As for the debt in 1984 it was NZ$22 billion but after ten years of experimenting it had doubled to NZ$45 billion - in spite of the sell off of NZ$16 billion in state enterprises. Today it has finally returned to 1984 levels but only through more crown assets sales.
And economic growth? In the years 1985 - 92 average economic growth in the OECD countries totalled 20% while in New Zealand it was negative: -1%. The promised creation of enormous new wealth went into reverse with real GDP in 1992 at 5% below the ^85-86 level. A burst of growth from1993 to 1995 petered out and steadily declined until it dipped into negative territory in 1998, posting the fourth worst growth in the OECD.
The transformation of the economy was supposed to spur foreign investment but it mostly meant a feeding frenzy on domestic corporate assets. In 1993 the proportion of GDP in investments was just 70% of what it was in 1984.
The restructuring of the economy failed most dramatically on the unemployment front and the country has never managed to get back to any where near the 1984 level of 4%. The "workless and wanting work" figure peaked at over 18% in 1993. In 1999 that figure had only been reduced to 11.2%.
The radicals also promised increases in productivity but again they failed to deliver. After eight years of restructuring and massive labour deregulation New Zealand's productivity began a steady decline compared to its neighbour, Australia. From 1978 to 1990 the rates had been similar. The gap steadily increased between1990 and 1998 with Australia posting a 21.9 % increase and New Zealand just 5.2%.

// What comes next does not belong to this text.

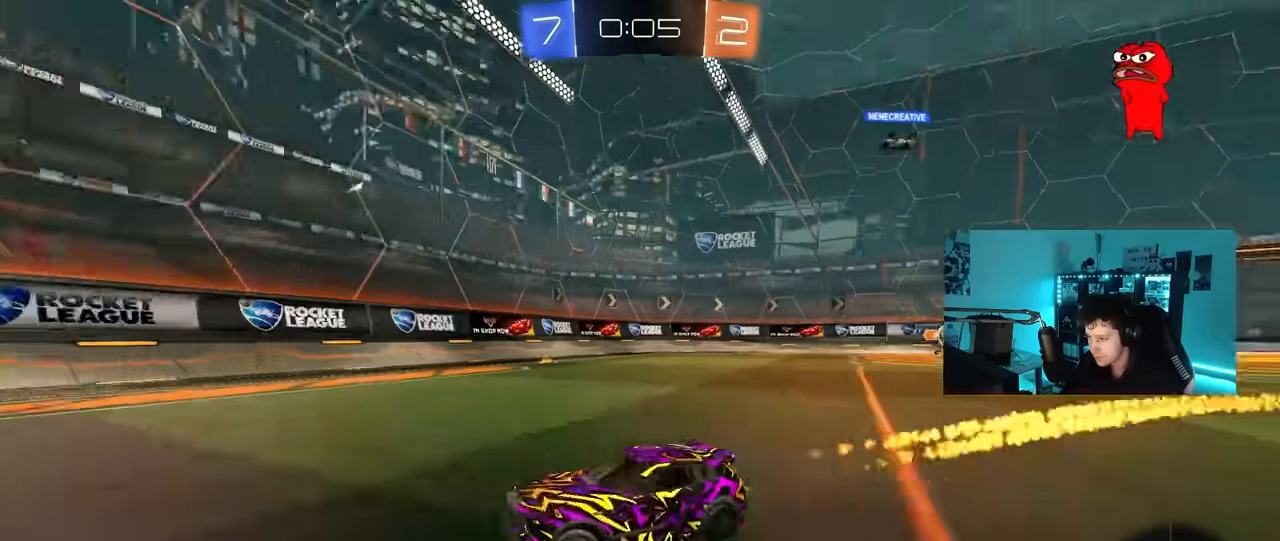
{"keys": ["d", "shift", "w"], "mouse": [], "mouse_move": "still", "events": [[17, "space", "up"], [150, "mouse_left", "up"], [334, "d", "down"], [384, "shift", "down"]]}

Only the wealthy in New Zealand could see any success in this destructive exercise in social engineering. Between 1984 and 1996 only the top 10% of income earners measurably increased their share of total income. The lowest 10% lost 21.6% of their 1984 income. Over 50% of the total working population had lower real income in 1996 than in 1984.
There are lessons from New Zealand, but they do not involve adopting that tortured country as a model.
The first lesson is that the unfettered application of ideology is inevitably destructive -- not just of democracy, social peace and equality but of the economy. Even as the revolution continued to deliver disastrous results its promoters claimed it was because it had not gone far enough.
The second lesson is that parliamentary democracy Anglo- Saxon style has proven extremely vulnerable to the ravages of ideology. A virtual executive dictatorship can implement policies that are never even debated during elections - as happened in New Zealand in 1984. The only thing that stopped the zealots from going even further was the introduction of proportional representation in the early ^90s and the subsequent election of minority governments.
And that leads to the last lesson. Globalization is not inevitable nor irreversible. The current New Zealand government (a coalition of a chastened Labour Party and the left-wing Alliance) is unfortunately still committed to signing free trade and investment agreements. But it is reversing many of the most destructive policies. Included in this re-think is the reversal of privatisation of Accident Compensation Insurance, an immediate rise in pensions, a halt to sale of state houses and a commitment to rebuilding the state housing stock, the appointment of review committee on electricity pricing, the freezing of tariffs on clothing and footwear, and the re-recognition of unions.
The pity is that New Zealanders had to suffer through so much in the first place.